As odd as it sounds, when we buy into the disbelief of man's capacity for evil, we are only feeding a nihilistic worldview that sees man as merely a sum total of his given genetic qualities plus his circumstances.
This is not the Catholic worldview. And when this worldview is drawn out to its conclusion, the bombings shouldn't be a surprise at all. Viktor Frankl knew this well:
"If we present man with a concept of man which is not true, we may well corrupt him. When we present him as an automaton of reflexes, as a mind machine, as a bundle of instinct, as a pawn of drive and reactions, as a mere product of heredity and environment, we feed the nihilism to which modern man is, in any case, prone.
I became acquainted with the last stage of corruption in my second concentration camp, Auschwitz. The gas chambers of Auschwitz were the ultimate consequence of the theory that man is nothing but the product of heredity and environment - or, as the Nazis liked to say, "of blood and soil."

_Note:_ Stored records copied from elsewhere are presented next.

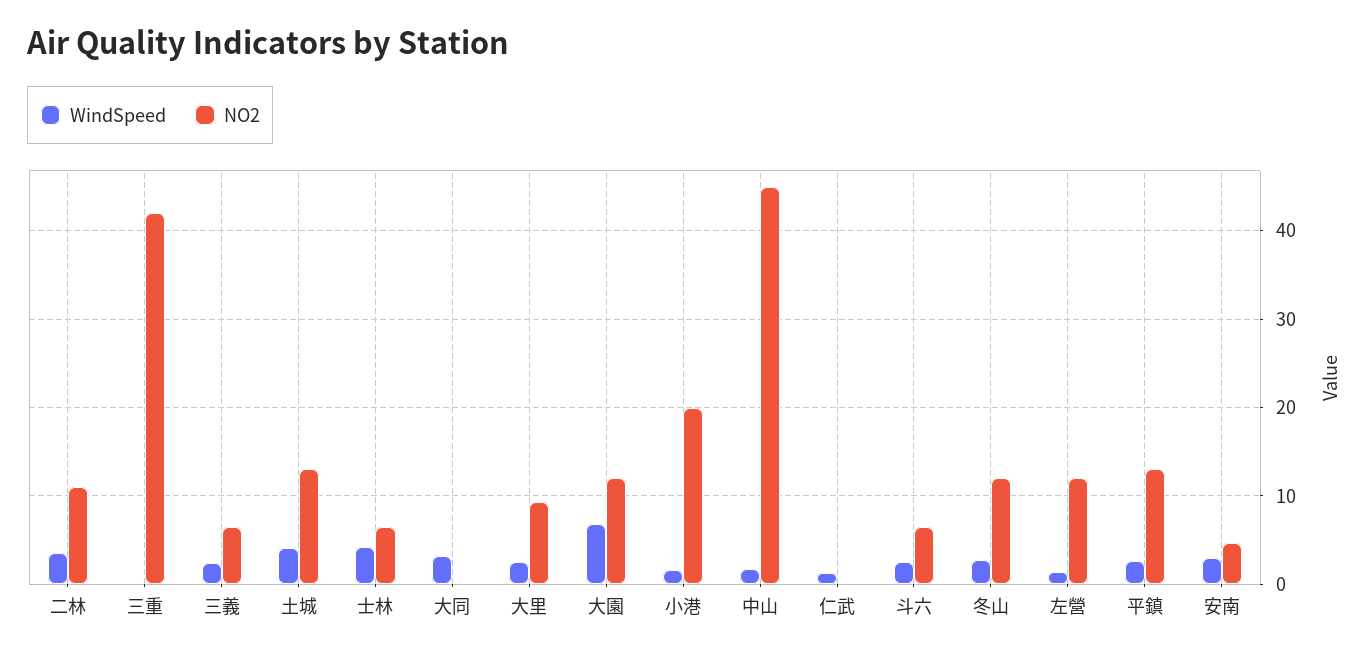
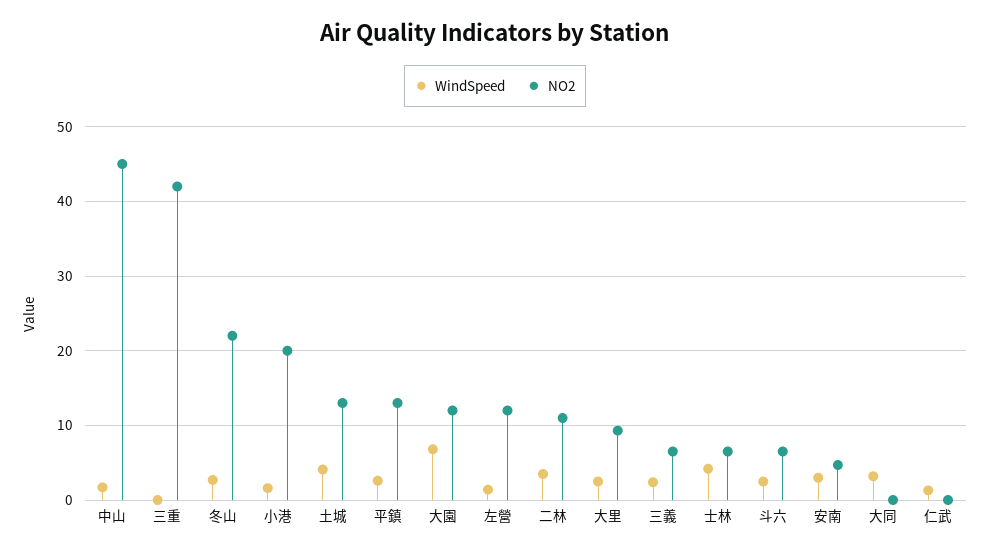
  {
    "WindSpeed": {
      "二林": 4,
      "三重": 0,
      "三義": 2,
      "土城": 4,
      "士林": 4,
      "大同": 3,
      "大里": 3,
      "大園": 7,
      "小港": 2,
      "中山": 2,
      "仁武": 1,
      "斗六": 3,
      "冬山": 3,
      "左營": 1,
      "平鎮": 3,
      "安南": 3
    },
    "NO2": {
      "二林": 11,
      "三重": 42,
      "三義": 7,
      "土城": 13,
      "士林": 7,
      "大同": 0,
      "大里": 9,
      "大園": 12,
      "小港": 20,
      "中山": 45,
      "仁武": 0,
      "斗六": 7,
-     "冬山": 12,
+     "冬山": 22,
      "左營": 12,
      "平鎮": 13,
      "安南": 5
    }
  }

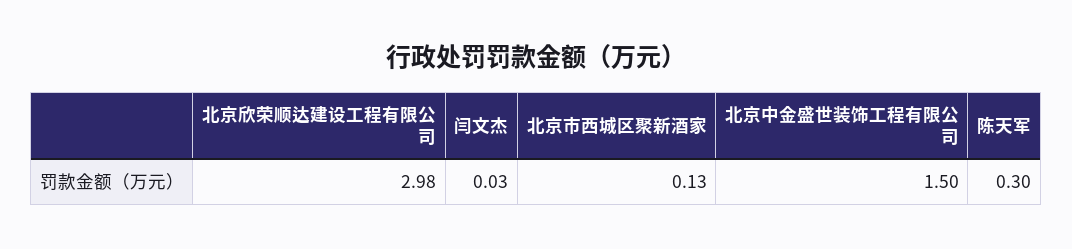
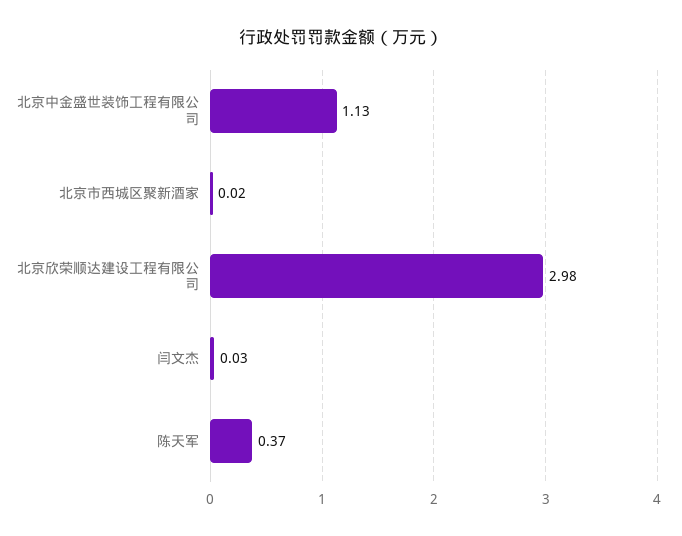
  {
    "北京欣荣顺达建设工程有限公司": 2.98,
    "闫文杰": 0.03,
-   "北京市西城区聚新酒家": 0.13,
+   "北京市西城区聚新酒家": 0.02,
-   "北京中金盛世装饰工程有限公司": 1.5,
+   "北京中金盛世装饰工程有限公司": 1.13,
-   "陈天军": 0.3
+   "陈天军": 0.37
  }

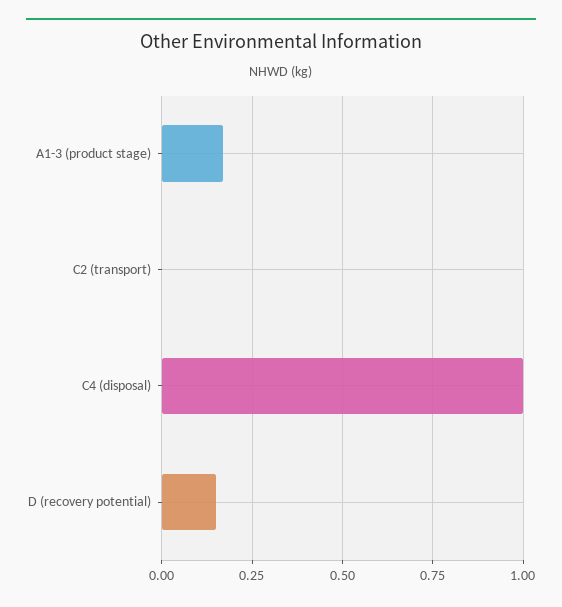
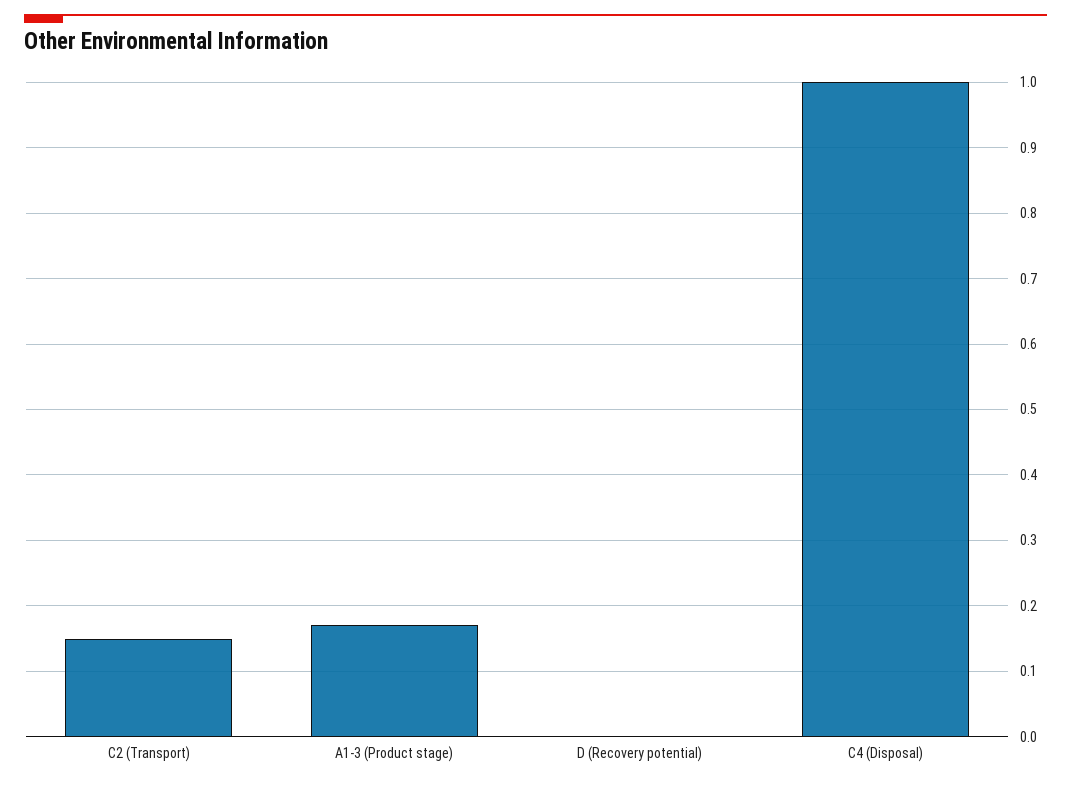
  {
    "A1-3 (product stage)": 0.17,
-   "C2 (transport)": 0,
+   "C2 (transport)": 0.15,
    "C4 (disposal)": 1,
-   "D (recovery potential)": 0.15
+   "D (recovery potential)": 0
  }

I am absolutely convinced that the gas chambers of Auschwitz, Trblinka, and Maidanek were ultimately prepared not in some ministry or other in Berlin, but rather at the desks and in lecture halls of nihilistic scientists and philosophers."
Fulton Sheen once during the opening of a speech he gave at a National Prayer Breakfast meeting looked at the President of the United States, pointed, and said "Mr. President, you are a sinner."

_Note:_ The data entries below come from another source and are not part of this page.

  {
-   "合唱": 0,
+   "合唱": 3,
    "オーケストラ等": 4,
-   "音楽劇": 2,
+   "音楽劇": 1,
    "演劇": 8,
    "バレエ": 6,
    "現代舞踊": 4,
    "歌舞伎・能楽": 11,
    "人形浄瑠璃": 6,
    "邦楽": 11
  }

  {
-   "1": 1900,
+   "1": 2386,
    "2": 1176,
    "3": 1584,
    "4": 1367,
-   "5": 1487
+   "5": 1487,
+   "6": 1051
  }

He then proceeded to point to himself and say "I am a sinner. We are all sinners."
Do not forget that the greatest moral evil ever committed - the murder of God's only son, caused by the sins of all men - was carried out by masses of ordinary, average people. And the sins that caused this death have our names on them.
When faced with the sobering reality of man's capacity for evil, we mustn't turn away ashamed and detached. Certainly this is not Christ's response to our evil. We must recognize it as an event calling us to greater reliance on God's grace to become who we were created to be, which is a perilous and fragile journey.
Sin is an offense against God, and it is an offense against who we are created to be. This is different than calling it merely an evil act. Sin exists because we posses free will, and can freely choose evil instead of good. I can freely choose evil. Intense and grave evil.
G.K. Chesterton once pointed out that "[t]here are many, many angles at which one can fall but only one angle at which one can stand straight."
And when you hear of Boston Bombings and evil committed by men, pray for the souls of those guilty, pray for the victims, and pray for God's grace.
"There but for the grace of God, go I."